Actual G chat between Sue and Cat:
Sue: We should do a soup week.
Cat: We’ve posted a lot of soups, I feel like.
Sue: Yes, but there are so many more.
Cat: Do you think we could come up with that many new soups?
Minestrone, clam chowder, ham and bean, chili, tomato soup, bisques, curried cauliflower soup, butternut squash bisque, corn and poblano, beef and barley, wedding soup.
Should I keep going?
Split pea soup.
CREAM OF MUSHROOM, broccoli cheese, hot and sour.
Caitlyn: Oh ok, noted.
Sue: OH I could try and make the Brazilian coconut curry shrimp soup.
And chicken and dumplings!
I have a problem.
Caitlyn: Yeah what’s with you and soup?
Sue: I really love soup!
10 minutes later
Sue: Mulligatwany! Black bean and sausage!
It’s true, I have a problem, I love soup a little too much. If you would like, you can look back at all of my other soup posts and hear me humbly profess my (extremely) deep love for soup. So instead of telling you that, I’m bout’ to drop some soupy knowledge.
Have you ever wondered to yourself, where did the word restaurant come from? Oh wait; you’re not a dork like me? I’m still going to tell you. In 16th century France the word restaurer referred to a highly concentrated inexpensive broth that was supposed to ease physical exhaustion. The little food carts they served it from were called restaurants. As a result of the French Revolution, many noblemen, their families and entourages fled France. Chefs were among these refugees. One particular soup lover (a man after my own heart), Jean Baptiste Gilbert Payplat dis Julien, opened a public eating house in Boston called “Julien’s Restorator.” This was his translation of the French word restaurant into English. Bostonians later referred to it as Julien’s Restaurant. Julien’s claim to fame was one particular soup, turtle to be exact, that had vegetables cut into long narrow strings, thus the term to julienne vegetables.

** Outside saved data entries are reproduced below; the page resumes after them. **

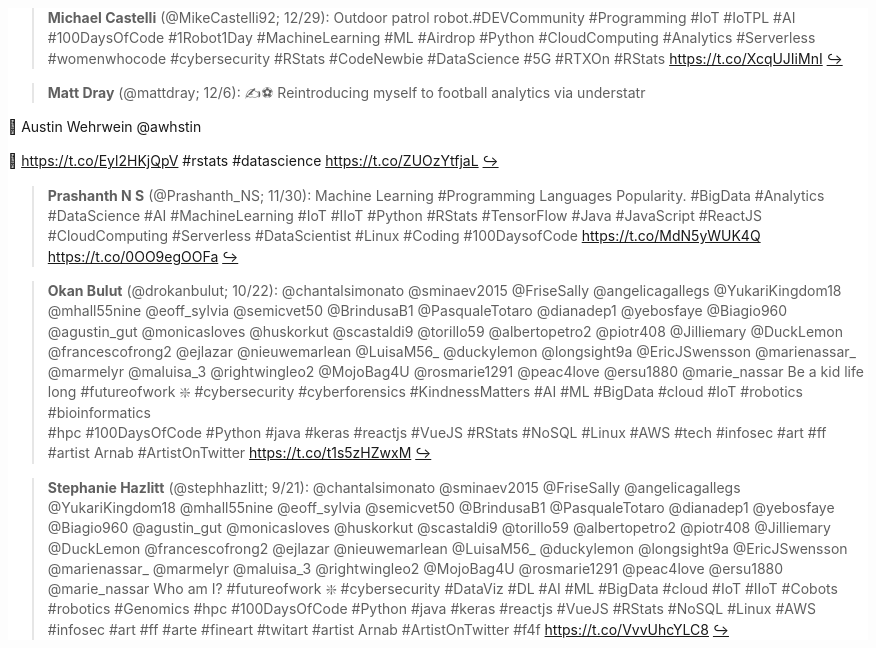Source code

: 


> **Michael Castelli** (@MikeCastelli92; 12/29): Outdoor patrol robot.#DEVCommunity #Programming #IoT #IoTPL #AI #100DaysOfCode #1Robot1Day #MachineLearning #ML #Airdrop #Python #CloudComputing #Analytics #Serverless #womenwhocode #cybersecurity #RStats #CodeNewbie #DataScience #5G #RTXOn #RStats https://t.co/XcqUJIiMnI  [&#8618;](https://twitter.com/dataandme/status/1363294617312104452)




> **Matt Dray** (@mattdray; 12/6): ✍️⚽ Reintroducing myself to football analytics via understatr
>
👤 Austin Wehrwein @awhstin  
>
🔗 https://t.co/Eyl2HKjQpV
#rstats #datascience https://t.co/ZUOzYtfjaL  [&#8618;](https://twitter.com/dataandme/status/1363273892089987073)




> **Prashanth N S** (@Prashanth_NS; 11/30): Machine Learning #Programming Languages Popularity. #BigData #Analytics #DataScience #AI #MachineLearning #IoT #IIoT #Python #RStats #TensorFlow #Java #JavaScript #ReactJS #CloudComputing #Serverless #DataScientist #Linux #Coding #100DaysofCode 
https://t.co/MdN5yWUK4Q https://t.co/0OO9egOOFa  [&#8618;](https://twitter.com/dataandme/status/1363350248148656128)




> **Okan Bulut** (@drokanbulut; 10/22): @chantalsimonato @sminaev2015 @FriseSally @angelicagallegs @YukariKingdom18 @mhall55nine @eoff_sylvia @semicvet50 @BrindusaB1 @PasqualeTotaro @dianadep1 @yebosfaye @Biagio960 @agustin_gut @monicasloves @huskorkut @scastaldi9 @torillo59 @albertopetro2 @piotr408 @Jilliemary @DuckLemon @francescofrong2 @ejlazar @nieuwemarlean @LuisaM56_ @duckylemon @longsight9a @EricJSwensson @marienassar_ @marmelyr @maluisa_3 @rightwingleo2 @MojoBag4U @rosmarie1291 @peac4love @ersu1880 @marie_nassar Be a kid life long
#futureofwork ❇️
#cybersecurity #cyberforensics #KindnessMatters
#AI #ML #BigData #cloud #IoT #robotics #bioinformatics  
#hpc #100DaysOfCode #Python #java #keras #reactjs #VueJS #RStats #NoSQL #Linux #AWS #tech #infosec #art #ff 
#artist Arnab #ArtistOnTwitter https://t.co/t1s5zHZwxM  [&#8618;](https://twitter.com/dataandme/status/1363325616582320130)




> **Stephanie Hazlitt** (@stephhazlitt; 9/21): @chantalsimonato @sminaev2015 @FriseSally @angelicagallegs @YukariKingdom18 @mhall55nine @eoff_sylvia @semicvet50 @BrindusaB1 @PasqualeTotaro @dianadep1 @yebosfaye @Biagio960 @agustin_gut @monicasloves @huskorkut @scastaldi9 @torillo59 @albertopetro2 @piotr408 @Jilliemary @DuckLemon @francescofrong2 @ejlazar @nieuwemarlean @LuisaM56_ @duckylemon @longsight9a @EricJSwensson @marienassar_ @marmelyr @maluisa_3 @rightwingleo2 @MojoBag4U @rosmarie1291 @peac4love @ersu1880 @marie_nassar Who am I?
#futureofwork ❇️
#cybersecurity #DataViz #DL
#AI #ML #BigData #cloud #IoT #IIoT #Cobots #robotics #Genomics
#hpc #100DaysOfCode #Python #java #keras #reactjs #VueJS #RStats #NoSQL #Linux #AWS #infosec #art #ff #arte #fineart #twitart
#artist Arnab #ArtistOnTwitter #f4f https://t.co/VvvUhcYLC8  [&#8618;](https://twitter.com/dataandme/status/1363331688567169029)
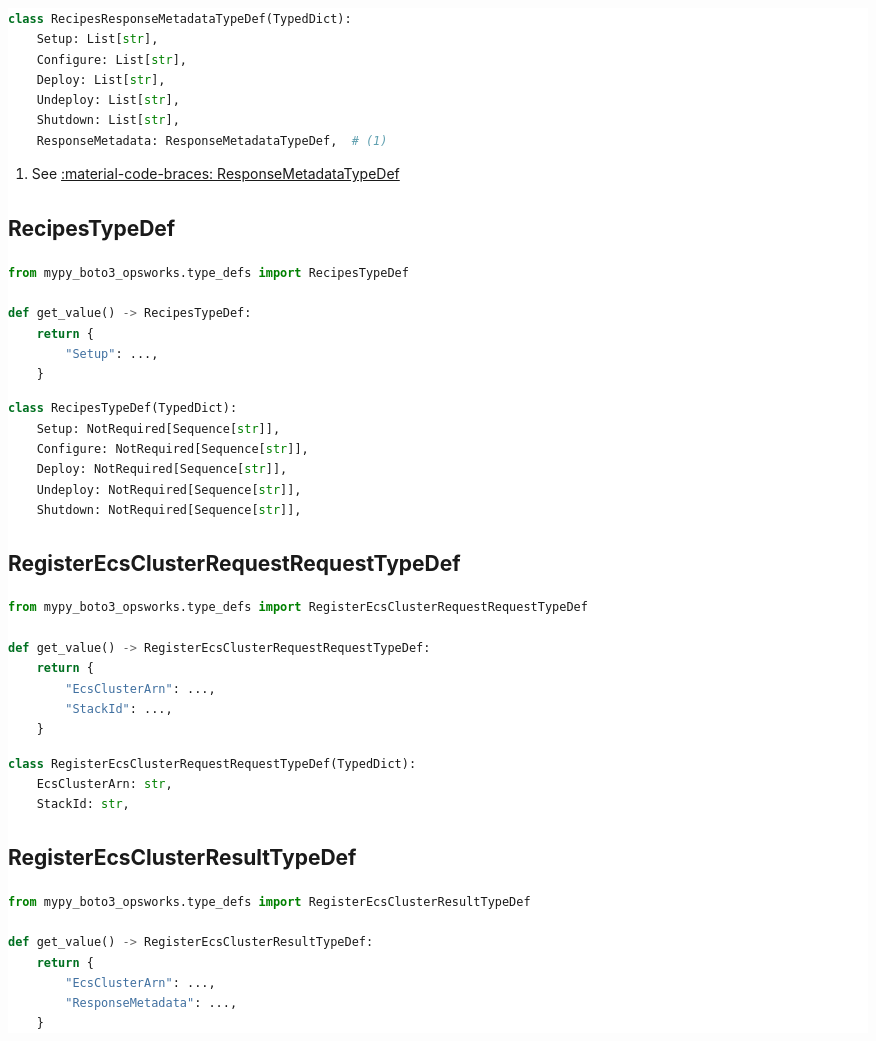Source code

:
 ```python title="Definition"
class RecipesResponseMetadataTypeDef(TypedDict):
    Setup: List[str],
    Configure: List[str],
    Deploy: List[str],
    Undeploy: List[str],
    Shutdown: List[str],
    ResponseMetadata: ResponseMetadataTypeDef,  # (1)
```

1. See [:material-code-braces: ResponseMetadataTypeDef](./type_defs.md#responsemetadatatypedef) 
## RecipesTypeDef

```python title="Usage Example"
from mypy_boto3_opsworks.type_defs import RecipesTypeDef

def get_value() -> RecipesTypeDef:
    return {
        "Setup": ...,
    }
```

```python title="Definition"
class RecipesTypeDef(TypedDict):
    Setup: NotRequired[Sequence[str]],
    Configure: NotRequired[Sequence[str]],
    Deploy: NotRequired[Sequence[str]],
    Undeploy: NotRequired[Sequence[str]],
    Shutdown: NotRequired[Sequence[str]],
```

## RegisterEcsClusterRequestRequestTypeDef

```python title="Usage Example"
from mypy_boto3_opsworks.type_defs import RegisterEcsClusterRequestRequestTypeDef

def get_value() -> RegisterEcsClusterRequestRequestTypeDef:
    return {
        "EcsClusterArn": ...,
        "StackId": ...,
    }
```

```python title="Definition"
class RegisterEcsClusterRequestRequestTypeDef(TypedDict):
    EcsClusterArn: str,
    StackId: str,
```

## RegisterEcsClusterResultTypeDef

```python title="Usage Example"
from mypy_boto3_opsworks.type_defs import RegisterEcsClusterResultTypeDef

def get_value() -> RegisterEcsClusterResultTypeDef:
    return {
        "EcsClusterArn": ...,
        "ResponseMetadata": ...,
    }
```
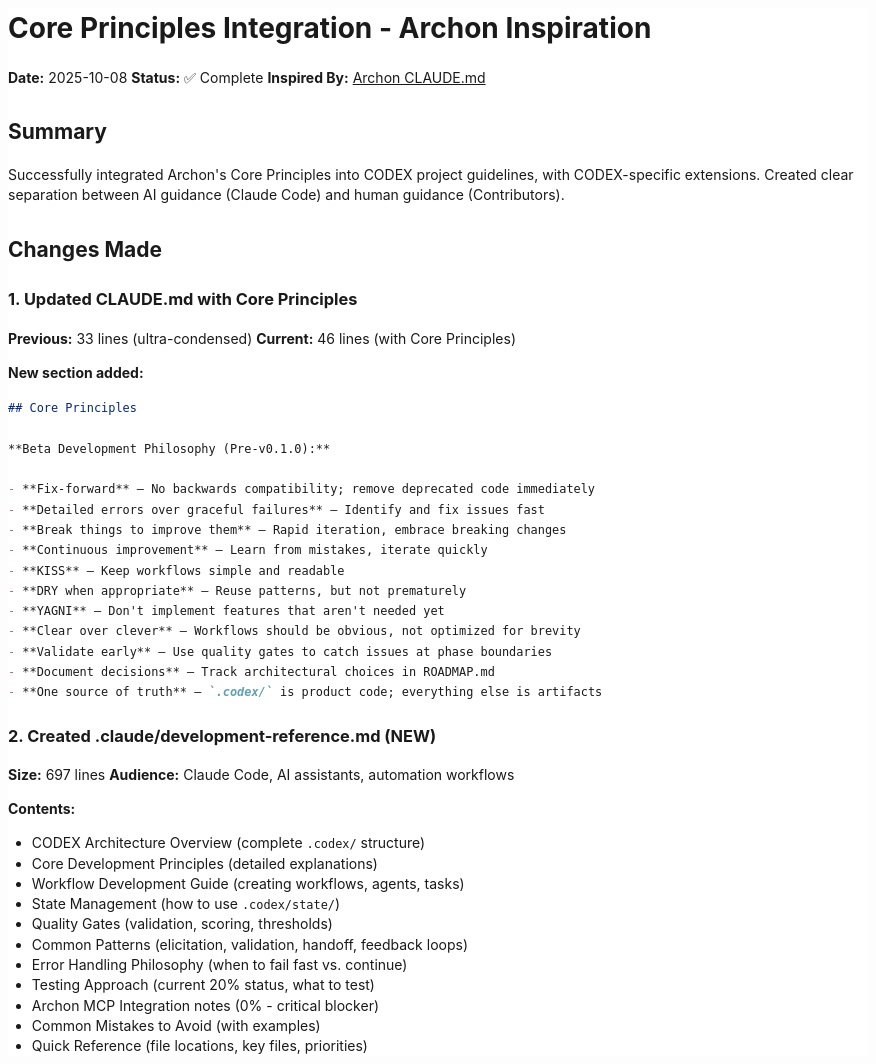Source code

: # Core Principles Integration - Archon Inspiration

**Date:** 2025-10-08
**Status:** ✅ Complete
**Inspired By:** [Archon CLAUDE.md](https://github.com/coleam00/Archon/blob/main/CLAUDE.md)

## Summary

Successfully integrated Archon's Core Principles into CODEX project guidelines, with CODEX-specific extensions. Created clear separation between AI guidance (Claude Code) and human guidance (Contributors).

## Changes Made

### 1. Updated CLAUDE.md with Core Principles

**Previous:** 33 lines (ultra-condensed)
**Current:** 46 lines (with Core Principles)

**New section added:**

```markdown
## Core Principles

**Beta Development Philosophy (Pre-v0.1.0):**

- **Fix-forward** — No backwards compatibility; remove deprecated code immediately
- **Detailed errors over graceful failures** — Identify and fix issues fast
- **Break things to improve them** — Rapid iteration, embrace breaking changes
- **Continuous improvement** — Learn from mistakes, iterate quickly
- **KISS** — Keep workflows simple and readable
- **DRY when appropriate** — Reuse patterns, but not prematurely
- **YAGNI** — Don't implement features that aren't needed yet
- **Clear over clever** — Workflows should be obvious, not optimized for brevity
- **Validate early** — Use quality gates to catch issues at phase boundaries
- **Document decisions** — Track architectural choices in ROADMAP.md
- **One source of truth** — `.codex/` is product code; everything else is artifacts
```

### 2. Created .claude/development-reference.md (NEW)

**Size:** 697 lines
**Audience:** Claude Code, AI assistants, automation workflows

**Contents:**
- CODEX Architecture Overview (complete `.codex/` structure)
- Core Development Principles (detailed explanations)
- Workflow Development Guide (creating workflows, agents, tasks)
- State Management (how to use `.codex/state/`)
- Quality Gates (validation, scoring, thresholds)
- Common Patterns (elicitation, validation, handoff, feedback loops)
- Error Handling Philosophy (when to fail fast vs. continue)
- Testing Approach (current 20% status, what to test)
- Archon MCP Integration notes (0% - critical blocker)
- Common Mistakes to Avoid (with examples)
- Quick Reference (file locations, key files, priorities)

It’s all about the soup, people. You know that saying that you can tell the quality of a chef by their ability to make a soup from scratch? It’s true.
On to minestrone, a famous Italian soup. Minestrone means “big soup”, and it’s pretty much that- a big pot of delicious vegetables. Minestrone is another one of those soups that just doesn’t really have a master recipe. It almost always contains beans, tomatoes, onions, celery, stock, and some starch (rice or pasta)…but even that’s not always true. It is generally made from seasonal vegetables, and can be either vegetarian or not. Although, it is often made without meat, it is almost always made with stock- which by definition is not vegetarian. Would you like to know what the difference is between broth and stock? It’s the bones. Would you like to know what bones contribute? You’ll have to wait for another soup post.
So this recipe is a hodgepodge of many recipes, as per usual. While I was making this I actually had to cut down some of the ingredients because my pot wasn’t big enough for everything I wanted to add…and I was using a 5.5 quart Dutch oven. The balance still worked out perfectly. So- get your biggest pot, and get to it.
Sausage Minestrone Soup
1 lb sausage, mix of sweet and hot
1 Tbs olive oil
1 large sweet onion, peeled and diced
3 stalks of celery, sliced
3 carrots, peeled and sliced
2 cloves garlic, minced
1 can kidney beans, rinsed
1 can great northern beans, rinsed
2 cups tomato juice, about 3 of the little cans
6-8 cups chicken stock
2 bay leaves
1 tsp salt
Freshly ground pepper
1 (28oz) can diced tomatoes
1 zucchini, diced
1 summer squash, diced
1 cup pasta*
2 Tbs freshly chopped basil
In a large pot cook the sausage, breaking up into bite size pieces with a wooden spoon. Once the sausage is browned, add the olive oil, onion and garlic. Cook for 2 minutes until the onions are transparent. Add the celery and carrots and cook for another 2 minutes. Add the beans and stir to combine. Add the tomato juice, chicken stock, salt, pepper and bay leaves. Cook for 40 minutes until the vegetables have softened, and the flavors have married.
Add the zucchini, squash, tomatoes and pasta and cook for another 10 minutes until the pasta is tender. Stir in the basil and serve.
A few notes:
The hot Italian sausage adds a significant amount of flavor to this, use more if you want, but definitely don’t use less.
You can use any kind of pasta you like, minestrone commonly comes with rice or orzo. If you choose to use those reduce the amount to ½ cup. I used these little baby penne pastas, they were delightful (I’m a sucker for all things in a tinier version than usual).
I used kidney beans and great northern beans. I used great northern beans because I love them, I also bought a can of butter beans (another love) but I ran out of room in the pot. If you like the added protein you can add up to 3 cans of beans. Just don’t omit the kidney beans, whatever you do (you can, but why?).
Add whatever veggies you like, kale or spinach would be an excellent addition.